» **Written task**: The records that follow are to be copied word for word. Pictures should be omitted.

» **Material for the task**:
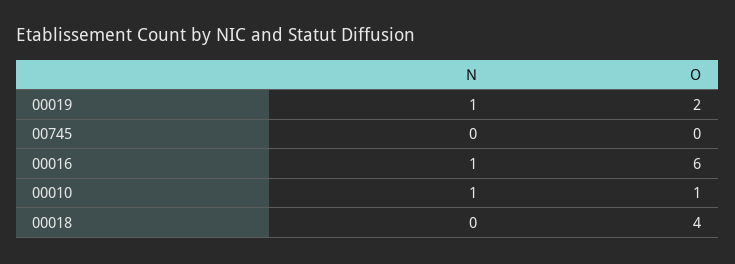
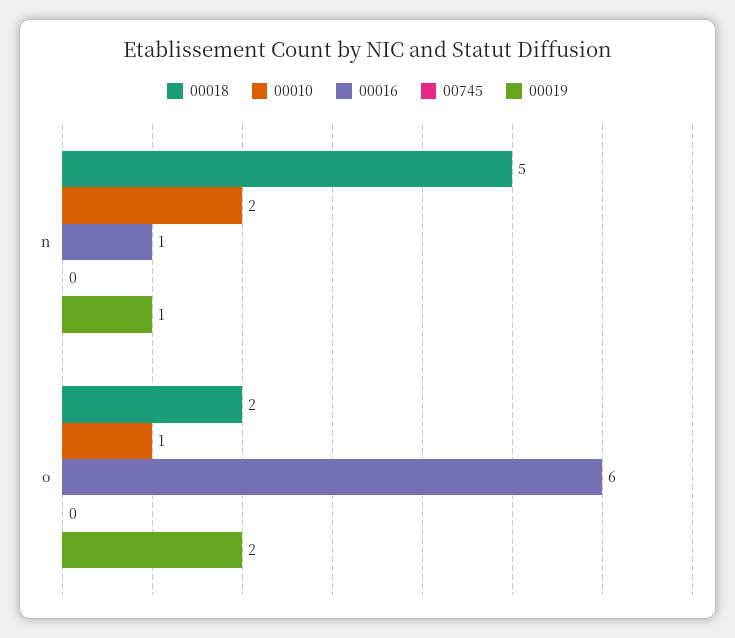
  {
    "00019": {
      "N": 1,
      "O": 2
    },
    "00745": {
      "N": 0,
      "O": 0
    },
    "00016": {
      "N": 1,
      "O": 6
    },
    "00010": {
-     "N": 1,
+     "N": 2,
      "O": 1
    },
    "00018": {
-     "N": 0,
+     "N": 5,
-     "O": 4
+     "O": 2
    }
  }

» **Answer to this task**:
  {
    "00019": {
      "N": 1,
      "O": 2
    },
    "00745": {
      "N": 0,
      "O": 0
    },
    "00016": {
      "N": 1,
      "O": 6
    },
    "00010": {
-     "N": 1,
+     "N": 2,
      "O": 1
    },
    "00018": {
-     "N": 0,
+     "N": 5,
-     "O": 4
+     "O": 2
    }
  }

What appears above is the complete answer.